From education to employment

250k suspensions from schools in just one term breaks all records

kids in class
  • Record 135,000 kids suspended in a single term
  • Over one million days of education are lost to suspension in the school year
  • Over a quarter of Local Authorities responding to FOI request cannot meet their duty for excluded or suspended pupils  

School suspensions have hit record levels with nearly a quarter of a million suspensions from school in the 2022 Autumn term affecting 135,000 children and young people. 

The new IntegratED annual report exposes the hidden crisis of school exclusions and suspensions, with local authorities struggling to meet rising levels of need. 

Centre for Social Justice (CSJ) analysis of the latest Department for Education (DfE) data released shows that 3,104 pupils were permanently excluded in Autumn term 2022. Permanent exclusion rates are nearly back to pre-pandemic highs. Suspensions, meanwhile, are at record levels, with 247,400 suspensions in Autumn term 2022. In total, over the 2021/22 academic year, over one million days of education were lost to suspensions.

Outcomes for excluded children are incredibly poor. Only 4.6 percent of pupils who finished Key Stage 4 in state-funded AP schools achieved a grade 4 or higher in their Maths and English GCSE, compared to 64.8 per cent of their peers, with long lasting implications for their job prospects.

When a child is permanently excluded, there is a statutory duty on the local authority to provide them with a suitable full-time alternative education from day six of their exclusion. Often, this involves enrolling a child in a Pupil Referral Unit (PRU). With exclusion rates increasing, pressure is being put on PRUs, raising questions about the quality of education excluded children receive.

The CSJ is a partner in IntegratED, a partnership of 24 organisations seeking to reduce preventable school exclusions and improve the quality of education for children excluded from school.  The new IntegratED annual report highlights the scale of the growing crisis. Over a quarter of the local authorities that responded to the CSJ’s FOI request said their Pupil Referral Units were operating beyond capacity.  In the summer of 2023, there were over 800 more pupils enrolled in PRUs than there were places. In one local authority, the number of pupils enrolled in PRUs was nearly three times more than the total number of places.

Shockingly, fewer than half of local authorities (44 per cent) that responded were able to confirm that they still have capacity within their PRUs. Meanwhile, over a quarter (29 per cent) reported exceeding or equally capacity. A similar number (27 per cent) were unable to return capacity or enrolment figures at all. Of the 100 Local Authorities with PRUs, 89 replied.

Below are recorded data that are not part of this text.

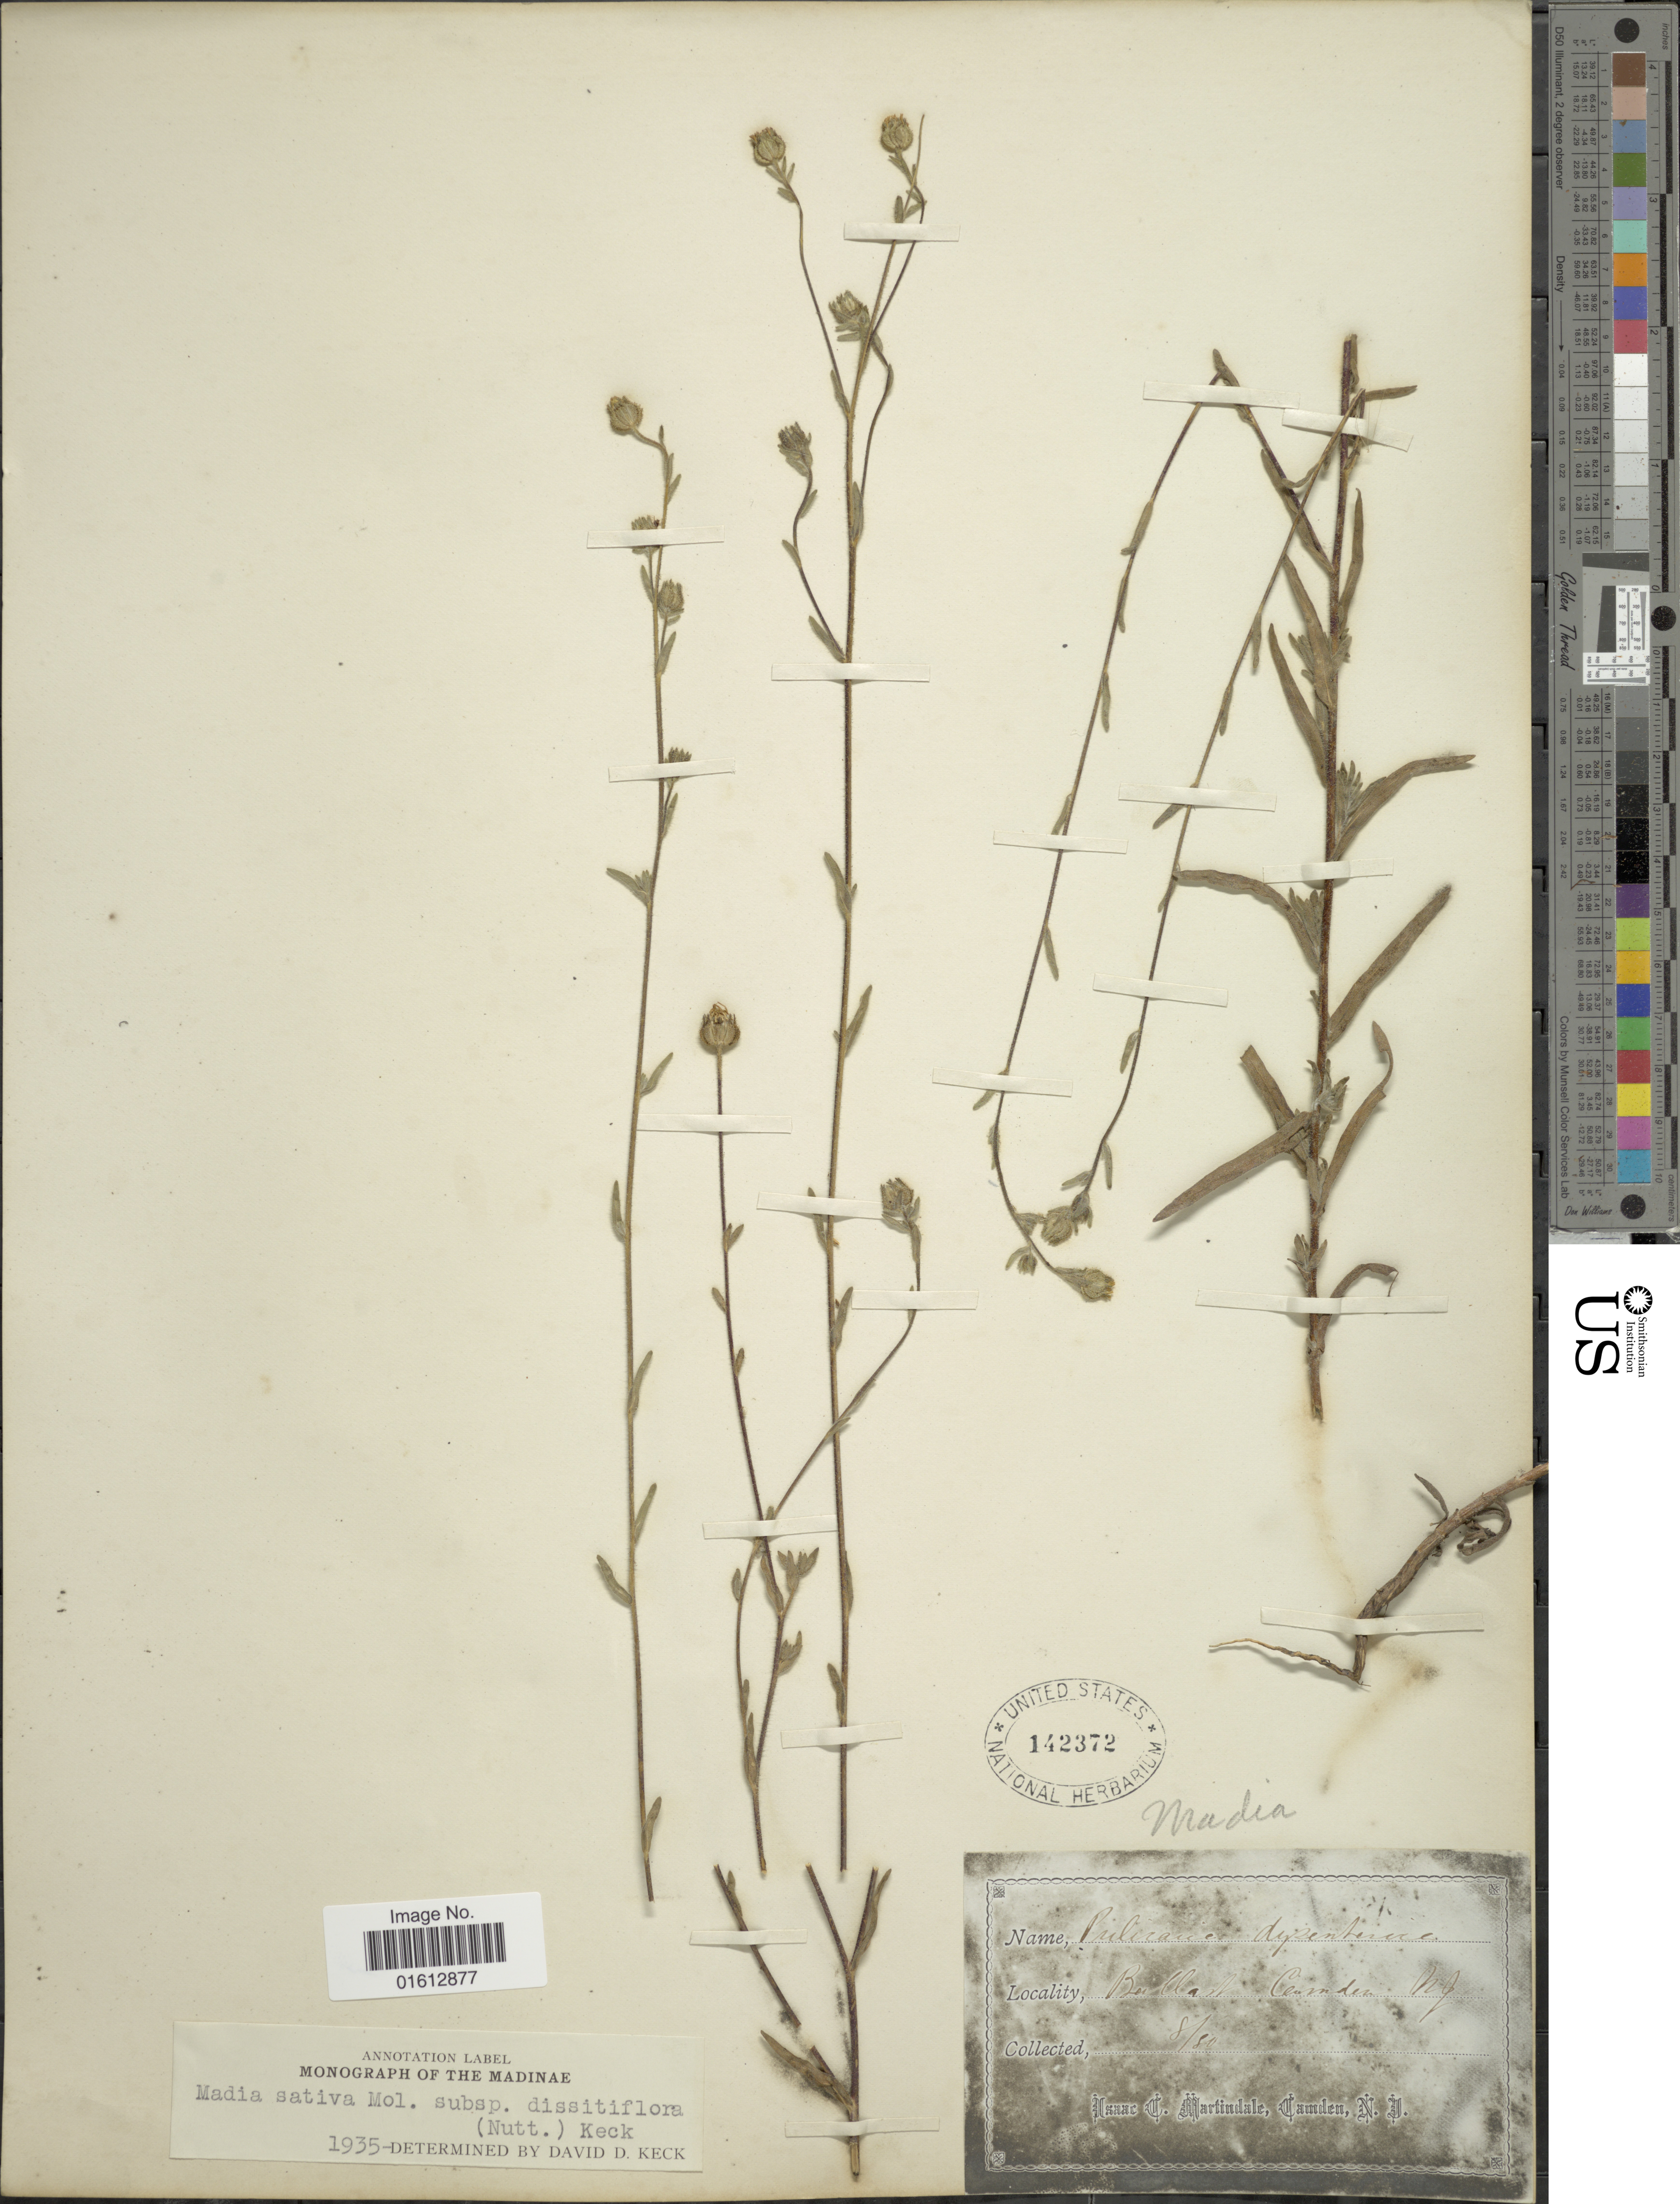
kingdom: Plantae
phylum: Tracheophyta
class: Magnoliopsida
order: Asterales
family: Asteraceae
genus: Madia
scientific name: Madia gracilis subsp. gracilis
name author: (Sm.) D.D. Keck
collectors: I. C. Martindale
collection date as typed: Transcribed d/m/y: /8/80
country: United States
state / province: New Jersey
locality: Ballast, Camden.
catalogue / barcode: US 142372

 Andy Carter MP, Chair of the APPG on School Exclusion and Alternative Provision said:

“Exclusions have increased since the pandemic lull and suspensions have hit a record high. As the devastating impact of the pandemic continues to blight our children’s lives, ensuring every child is able to access a high-quality education that meets their educational, social and emotional needs should be the mission of every one of us.”

 Beth Prescott, Senior Researcher at the Centre for Social Justice, commented:

“We are very concerned that many Pupil Referral Units across England are now operating beyond capacity, with demand driven by rising numbers of exclusions. While some continue to do a fantastic job supporting some of the most vulnerable children, this will naturally take its toll on their ability to offer appropriate provision to the children in their care.

“Capacity pressures are particularly concerning given that children being educated in alternative provision, such as PRUs, are typically more vulnerable.

“The impact of the pandemic lockdowns on many of our children’s education has been a disaster.  We have seen record rates of severe school absence, mental ill health, and now suspensions.  We know that these issues affect disadvantaged and vulnerable children the worst and evidence suggests there are links between a disruptive education, crime, social disfunction and job prospects.”

“The Centre for Social Justice continues to call for the government to do all it can to reduce preventable school exclusions and improve the quality of alternative provision education – ensuring every child receives the support and appropriate education setting they need to thrive both now and into later life.”

Sector Response

Bridget Phillipson MP, Labour’s Shadow Education Secretary, said:

“These staggering figures show that the Conservative government has taken its eye off the ball after the pandemic, and it should come as no surprise given that Rishi Sunak as Chancellor said that the government had “maxed out” on children’s recovery programmes.

“The Prime Minister’s answer to the growing problems of poor behaviour, the crumbling concrete scandal, the lack of Special Educational Needs provision and historic levels of persistent absence is an ill-thought out reform of A levels which neither schools, families nor young people want.

“Only Labour has a plan to deliver the high and rising standards parents want to see in our schools and fixing the mess that thirteen years of Conservative government has caused in our education system.”